- RECORDS PROVIDED:
--
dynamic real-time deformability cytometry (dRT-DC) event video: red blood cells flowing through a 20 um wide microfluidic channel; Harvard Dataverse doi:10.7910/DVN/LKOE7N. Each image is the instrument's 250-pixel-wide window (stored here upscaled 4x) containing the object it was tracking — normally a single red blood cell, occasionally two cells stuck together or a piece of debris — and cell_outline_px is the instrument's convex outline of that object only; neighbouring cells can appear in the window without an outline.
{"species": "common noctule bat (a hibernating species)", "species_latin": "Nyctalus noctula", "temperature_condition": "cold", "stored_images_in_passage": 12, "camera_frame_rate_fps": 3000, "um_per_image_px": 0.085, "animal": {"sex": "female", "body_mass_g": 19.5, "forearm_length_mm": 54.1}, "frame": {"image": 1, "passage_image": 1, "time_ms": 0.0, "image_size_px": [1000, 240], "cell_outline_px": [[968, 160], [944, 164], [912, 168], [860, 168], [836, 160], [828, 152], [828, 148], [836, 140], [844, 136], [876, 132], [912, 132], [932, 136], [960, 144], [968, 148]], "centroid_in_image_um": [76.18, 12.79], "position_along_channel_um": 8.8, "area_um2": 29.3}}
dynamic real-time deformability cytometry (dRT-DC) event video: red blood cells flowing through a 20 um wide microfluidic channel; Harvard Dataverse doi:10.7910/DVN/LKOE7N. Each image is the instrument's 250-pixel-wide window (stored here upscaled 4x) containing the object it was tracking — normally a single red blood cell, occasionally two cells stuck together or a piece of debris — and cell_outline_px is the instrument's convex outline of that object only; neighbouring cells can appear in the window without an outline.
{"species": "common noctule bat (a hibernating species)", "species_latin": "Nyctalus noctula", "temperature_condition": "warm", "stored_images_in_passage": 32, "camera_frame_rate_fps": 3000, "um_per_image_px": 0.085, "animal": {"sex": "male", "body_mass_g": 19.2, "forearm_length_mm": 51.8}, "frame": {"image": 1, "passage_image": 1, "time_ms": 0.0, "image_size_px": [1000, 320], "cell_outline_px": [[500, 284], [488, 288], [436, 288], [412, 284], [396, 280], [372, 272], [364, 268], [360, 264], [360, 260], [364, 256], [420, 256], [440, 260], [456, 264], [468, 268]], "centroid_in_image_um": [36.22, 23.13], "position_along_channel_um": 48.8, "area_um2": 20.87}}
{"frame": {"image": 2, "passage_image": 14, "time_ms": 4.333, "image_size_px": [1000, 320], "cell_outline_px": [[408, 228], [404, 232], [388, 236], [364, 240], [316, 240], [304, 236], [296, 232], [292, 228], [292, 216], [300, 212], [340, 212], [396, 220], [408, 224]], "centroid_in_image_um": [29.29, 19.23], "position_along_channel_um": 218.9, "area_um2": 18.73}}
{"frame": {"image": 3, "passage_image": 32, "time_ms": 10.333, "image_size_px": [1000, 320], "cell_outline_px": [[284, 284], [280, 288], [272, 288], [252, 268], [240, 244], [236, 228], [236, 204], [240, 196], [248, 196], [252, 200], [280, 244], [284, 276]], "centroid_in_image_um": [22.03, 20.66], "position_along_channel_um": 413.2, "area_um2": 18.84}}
--
Return the listing above word for word.

- ANSWER:
dynamic real-time deformability cytometry (dRT-DC) event video: red blood cells flowing through a 20 um wide microfluidic channel; Harvard Dataverse doi:10.7910/DVN/LKOE7N. Each image is the instrument's 250-pixel-wide window (stored here upscaled 4x) containing the object it was tracking — normally a single red blood cell, occasionally two cells stuck together or a piece of debris — and cell_outline_px is the instrument's convex outline of that object only; neighbouring cells can appear in the window without an outline.
{"species": "common noctule bat (a hibernating species)", "species_latin": "Nyctalus noctula", "temperature_condition": "cold", "stored_images_in_passage": 12, "camera_frame_rate_fps": 3000, "um_per_image_px": 0.085, "animal": {"sex": "female", "body_mass_g": 19.5, "forearm_length_mm": 54.1}, "frame": {"image": 1, "passage_image": 1, "time_ms": 0.0, "image_size_px": [1000, 240], "cell_outline_px": [[968, 160], [944, 164], [912, 168], [860, 168], [836, 160], [828, 152], [828, 148], [836, 140], [844, 136], [876, 132], [912, 132], [932, 136], [960, 144], [968, 148]], "centroid_in_image_um": [76.18, 12.79], "position_along_channel_um": 8.8, "area_um2": 29.3}}
dynamic real-time deformability cytometry (dRT-DC) event video: red blood cells flowing through a 20 um wide microfluidic channel; Harvard Dataverse doi:10.7910/DVN/LKOE7N. Each image is the instrument's 250-pixel-wide window (stored here upscaled 4x) containing the object it was tracking — normally a single red blood cell, occasionally two cells stuck together or a piece of debris — and cell_outline_px is the instrument's convex outline of that object only; neighbouring cells can appear in the window without an outline.
{"species": "common noctule bat (a hibernating species)", "species_latin": "Nyctalus noctula", "temperature_condition": "warm", "stored_images_in_passage": 32, "camera_frame_rate_fps": 3000, "um_per_image_px": 0.085, "animal": {"sex": "male", "body_mass_g": 19.2, "forearm_length_mm": 51.8}, "frame": {"image": 1, "passage_image": 1, "time_ms": 0.0, "image_size_px": [1000, 320], "cell_outline_px": [[500, 284], [488, 288], [436, 288], [412, 284], [396, 280], [372, 272], [364, 268], [360, 264], [360, 260], [364, 256], [420, 256], [440, 260], [456, 264], [468, 268]], "centroid_in_image_um": [36.22, 23.13], "position_along_channel_um": 48.8, "area_um2": 20.87}}
{"frame": {"image": 2, "passage_image": 14, "time_ms": 4.333, "image_size_px": [1000, 320], "cell_outline_px": [[408, 228], [404, 232], [388, 236], [364, 240], [316, 240], [304, 236], [296, 232], [292, 228], [292, 216], [300, 212], [340, 212], [396, 220], [408, 224]], "centroid_in_image_um": [29.29, 19.23], "position_along_channel_um": 218.9, "area_um2": 18.73}}
{"frame": {"image": 3, "passage_image": 32, "time_ms": 10.333, "image_size_px": [1000, 320], "cell_outline_px": [[284, 284], [280, 288], [272, 288], [252, 268], [240, 244], [236, 228], [236, 204], [240, 196], [248, 196], [252, 200], [280, 244], [284, 276]], "centroid_in_image_um": [22.03, 20.66], "position_along_channel_um": 413.2, "area_um2": 18.84}}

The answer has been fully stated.